Criticism. Hard enough to take, but when it comes from those you love, it’s like a punch in the gut.
It was in response to the vaccination column. Was I too harsh?
When I wrote about the implications of not being vaccinated, there had been more coronavirus deaths. Online articles, newspaper articles and the evening news told of the consequences of having a hospital full of coronavirus patients, leaving little room for patients who need other treatment. There were many reports about the shortage of nurses and how even in our local hospital the nurses must put in overtime.
So often the evening news includes someone speaking from their hospital bed, who having gone through the agony of experiencing C-19, is now admitting they were wrong. They acknowledge they should have been vaccinated.
I also read posts from a niece who is a nurse in Pennsylvania. The anger in her words is obvious. The job of caring for, and often losing, Covid-19 patients is wearing her out. Not only that, but she recently lost a co-worker to the disease – a nurse who had sacrificed her own health to care for coronavirus patients in her hospital.
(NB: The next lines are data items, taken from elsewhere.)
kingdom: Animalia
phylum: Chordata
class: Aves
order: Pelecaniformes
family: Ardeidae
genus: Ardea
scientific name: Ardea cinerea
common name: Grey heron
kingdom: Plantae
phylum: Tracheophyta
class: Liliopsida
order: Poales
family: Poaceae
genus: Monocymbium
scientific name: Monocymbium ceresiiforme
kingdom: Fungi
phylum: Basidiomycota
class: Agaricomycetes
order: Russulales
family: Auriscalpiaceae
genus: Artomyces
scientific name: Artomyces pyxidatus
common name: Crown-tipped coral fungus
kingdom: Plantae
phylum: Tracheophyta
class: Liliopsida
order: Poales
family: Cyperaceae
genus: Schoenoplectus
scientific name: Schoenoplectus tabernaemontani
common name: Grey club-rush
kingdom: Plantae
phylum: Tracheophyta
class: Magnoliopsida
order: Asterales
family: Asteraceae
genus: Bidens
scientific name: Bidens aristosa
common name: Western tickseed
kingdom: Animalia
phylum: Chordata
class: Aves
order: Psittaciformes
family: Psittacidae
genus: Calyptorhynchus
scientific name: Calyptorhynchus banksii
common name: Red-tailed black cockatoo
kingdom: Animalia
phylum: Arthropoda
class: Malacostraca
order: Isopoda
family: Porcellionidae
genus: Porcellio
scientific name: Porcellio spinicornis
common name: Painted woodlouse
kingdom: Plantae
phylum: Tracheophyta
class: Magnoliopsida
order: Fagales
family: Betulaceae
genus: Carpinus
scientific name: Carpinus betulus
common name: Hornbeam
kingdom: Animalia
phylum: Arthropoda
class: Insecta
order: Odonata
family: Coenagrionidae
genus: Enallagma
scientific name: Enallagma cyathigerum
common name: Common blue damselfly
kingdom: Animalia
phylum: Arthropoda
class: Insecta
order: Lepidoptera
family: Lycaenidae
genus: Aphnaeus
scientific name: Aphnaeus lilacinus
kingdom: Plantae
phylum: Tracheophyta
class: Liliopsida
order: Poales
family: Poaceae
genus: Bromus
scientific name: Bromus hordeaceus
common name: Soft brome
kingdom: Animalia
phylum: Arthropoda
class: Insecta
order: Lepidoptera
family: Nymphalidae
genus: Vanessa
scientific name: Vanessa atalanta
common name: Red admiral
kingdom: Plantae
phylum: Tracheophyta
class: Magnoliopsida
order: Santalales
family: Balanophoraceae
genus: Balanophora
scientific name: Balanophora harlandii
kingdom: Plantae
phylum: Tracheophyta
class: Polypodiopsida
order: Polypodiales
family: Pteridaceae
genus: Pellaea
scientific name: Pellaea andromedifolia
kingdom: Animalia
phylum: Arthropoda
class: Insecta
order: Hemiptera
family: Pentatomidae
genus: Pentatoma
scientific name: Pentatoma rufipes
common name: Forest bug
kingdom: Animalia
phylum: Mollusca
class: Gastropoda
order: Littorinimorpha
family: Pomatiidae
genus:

So, I put those thoughts and opinions together and created that article. It was mostly a compilation of opinion from others, stitched together using Ecclesiastes as a model, with a few of my feelings added. I was not singling out anyone, especially not those who are walking through the darkness of this disease.
I also didn’t mean to imply that people would consider the danger they might expose others to but stay unvaccinated anyway. That would be heartless. I doubt that people who remain unvaccinated make conscious decisions to harm others.
My column was hard. It had to be. People are dying. Still, it crossed my mind that perhaps I had been too severe.
Then it was someone I knew. His funeral was the week before the column was published. What cemented it for me was watching this fellow’s daughter convulse in sobs over losing her daddy. Watching the sorrow of his son, and the tears of his niece were heartbreaking.
It should not have been. He should not have died from COVID-19, but he had not been vaccinated.
So, what am I supposed to do? Should I hold back harsh words in fear of upsetting someone who’s of a different opinion? Everyone has a choice to be vaccinated. The choice remains, but if my words can convince just one to reconsider, to take the vaccine, to stay safe, then the hurt from the criticism will have been worth it.
Can I be compassionate while also providing a strong statement?
I hope it shows between the lines of those tough words. If I didn’t care, I’d stay silent.
I pray that God will use my voice to make a difference, to honor Him.
Please, though, just a few less punches if you don’t mind.